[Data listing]
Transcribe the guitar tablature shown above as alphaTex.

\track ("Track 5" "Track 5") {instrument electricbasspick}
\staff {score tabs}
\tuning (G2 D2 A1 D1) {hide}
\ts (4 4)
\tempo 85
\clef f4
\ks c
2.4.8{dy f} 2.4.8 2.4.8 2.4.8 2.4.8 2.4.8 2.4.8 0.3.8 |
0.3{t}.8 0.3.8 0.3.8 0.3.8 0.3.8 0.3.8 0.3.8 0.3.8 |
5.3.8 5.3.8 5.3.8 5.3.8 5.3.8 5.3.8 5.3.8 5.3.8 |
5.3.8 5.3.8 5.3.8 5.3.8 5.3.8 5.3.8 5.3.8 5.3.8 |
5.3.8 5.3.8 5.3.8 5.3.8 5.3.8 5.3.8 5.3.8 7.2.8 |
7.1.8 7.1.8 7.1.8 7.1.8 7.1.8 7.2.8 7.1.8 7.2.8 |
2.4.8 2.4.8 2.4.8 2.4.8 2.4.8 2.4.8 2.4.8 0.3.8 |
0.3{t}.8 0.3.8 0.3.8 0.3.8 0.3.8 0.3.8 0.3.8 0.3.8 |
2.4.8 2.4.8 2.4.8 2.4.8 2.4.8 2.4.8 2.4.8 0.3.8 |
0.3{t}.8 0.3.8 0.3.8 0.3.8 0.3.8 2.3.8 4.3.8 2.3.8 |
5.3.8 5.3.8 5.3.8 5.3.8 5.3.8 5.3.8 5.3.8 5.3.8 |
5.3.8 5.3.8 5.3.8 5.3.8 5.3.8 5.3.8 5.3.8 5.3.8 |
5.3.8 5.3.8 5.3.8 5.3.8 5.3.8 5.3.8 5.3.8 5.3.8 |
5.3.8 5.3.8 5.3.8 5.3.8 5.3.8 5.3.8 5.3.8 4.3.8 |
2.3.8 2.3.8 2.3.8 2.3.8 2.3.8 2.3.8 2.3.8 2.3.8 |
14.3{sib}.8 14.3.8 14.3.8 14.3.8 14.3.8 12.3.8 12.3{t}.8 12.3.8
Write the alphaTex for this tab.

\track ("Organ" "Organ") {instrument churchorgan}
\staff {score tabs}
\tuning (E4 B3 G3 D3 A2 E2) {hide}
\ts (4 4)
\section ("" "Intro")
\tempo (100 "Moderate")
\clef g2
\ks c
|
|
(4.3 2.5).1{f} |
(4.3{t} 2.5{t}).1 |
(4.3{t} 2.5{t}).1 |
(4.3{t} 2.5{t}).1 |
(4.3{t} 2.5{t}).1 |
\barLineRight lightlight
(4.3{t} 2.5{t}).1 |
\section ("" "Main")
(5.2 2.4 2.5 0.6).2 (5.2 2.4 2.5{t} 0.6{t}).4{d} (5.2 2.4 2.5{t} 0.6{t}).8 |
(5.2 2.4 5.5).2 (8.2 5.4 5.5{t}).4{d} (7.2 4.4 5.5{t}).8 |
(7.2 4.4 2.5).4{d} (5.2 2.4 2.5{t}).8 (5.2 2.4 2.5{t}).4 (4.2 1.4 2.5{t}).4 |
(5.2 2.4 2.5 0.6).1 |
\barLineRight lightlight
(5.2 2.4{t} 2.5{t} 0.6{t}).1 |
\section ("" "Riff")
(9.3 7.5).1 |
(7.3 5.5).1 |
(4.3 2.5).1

Work to do » Render every line of the records above as a numbered list, omitting the blank lines.

Result of the task »
1. Transcribe the guitar tablature shown above as alphaTex.
2. \track ("Track 5" "Track 5") {instrument electricbasspick}
3. \staff {score tabs}
4. \tuning (G2 D2 A1 D1) {hide}
5. \ts (4 4)
6. \tempo 85
7. \clef f4
8. \ks c
9. 2.4.8{dy f} 2.4.8 2.4.8 2.4.8 2.4.8 2.4.8 2.4.8 0.3.8 |
10. 0.3{t}.8 0.3.8 0.3.8 0.3.8 0.3.8 0.3.8 0.3.8 0.3.8 |
11. 5.3.8 5.3.8 5.3.8 5.3.8 5.3.8 5.3.8 5.3.8 5.3.8 |
12. 5.3.8 5.3.8 5.3.8 5.3.8 5.3.8 5.3.8 5.3.8 5.3.8 |
13. 5.3.8 5.3.8 5.3.8 5.3.8 5.3.8 5.3.8 5.3.8 7.2.8 |
14. 7.1.8 7.1.8 7.1.8 7.1.8 7.1.8 7.2.8 7.1.8 7.2.8 |
15. 2.4.8 2.4.8 2.4.8 2.4.8 2.4.8 2.4.8 2.4.8 0.3.8 |
16. 0.3{t}.8 0.3.8 0.3.8 0.3.8 0.3.8 0.3.8 0.3.8 0.3.8 |
17. 2.4.8 2.4.8 2.4.8 2.4.8 2.4.8 2.4.8 2.4.8 0.3.8 |
18. 0.3{t}.8 0.3.8 0.3.8 0.3.8 0.3.8 2.3.8 4.3.8 2.3.8 |
19. 5.3.8 5.3.8 5.3.8 5.3.8 5.3.8 5.3.8 5.3.8 5.3.8 |
20. 5.3.8 5.3.8 5.3.8 5.3.8 5.3.8 5.3.8 5.3.8 5.3.8 |
21. 5.3.8 5.3.8 5.3.8 5.3.8 5.3.8 5.3.8 5.3.8 5.3.8 |
22. 5.3.8 5.3.8 5.3.8 5.3.8 5.3.8 5.3.8 5.3.8 4.3.8 |
23. 2.3.8 2.3.8 2.3.8 2.3.8 2.3.8 2.3.8 2.3.8 2.3.8 |
24. 14.3{sib}.8 14.3.8 14.3.8 14.3.8 14.3.8 12.3.8 12.3{t}.8 12.3.8
25. Write the alphaTex for this tab.
26. \track ("Organ" "Organ") {instrument churchorgan}
27. \staff {score tabs}
28. \tuning (E4 B3 G3 D3 A2 E2) {hide}
29. \ts (4 4)
30. \section ("" "Intro")
31. \tempo (100 "Moderate")
32. \clef g2
33. \ks c
34. |
35. |
36. (4.3 2.5).1{f} |
37. (4.3{t} 2.5{t}).1 |
38. (4.3{t} 2.5{t}).1 |
39. (4.3{t} 2.5{t}).1 |
40. (4.3{t} 2.5{t}).1 |
41. \barLineRight lightlight
42. (4.3{t} 2.5{t}).1 |
43. \section ("" "Main")
44. (5.2 2.4 2.5 0.6).2 (5.2 2.4 2.5{t} 0.6{t}).4{d} (5.2 2.4 2.5{t} 0.6{t}).8 |
45. (5.2 2.4 5.5).2 (8.2 5.4 5.5{t}).4{d} (7.2 4.4 5.5{t}).8 |
46. (7.2 4.4 2.5).4{d} (5.2 2.4 2.5{t}).8 (5.2 2.4 2.5{t}).4 (4.2 1.4 2.5{t}).4 |
47. (5.2 2.4 2.5 0.6).1 |
48. \barLineRight lightlight
49. (5.2 2.4{t} 2.5{t} 0.6{t}).1 |
50. \section ("" "Riff")
51. (9.3 7.5).1 |
52. (7.3 5.5).1 |
53. (4.3 2.5).1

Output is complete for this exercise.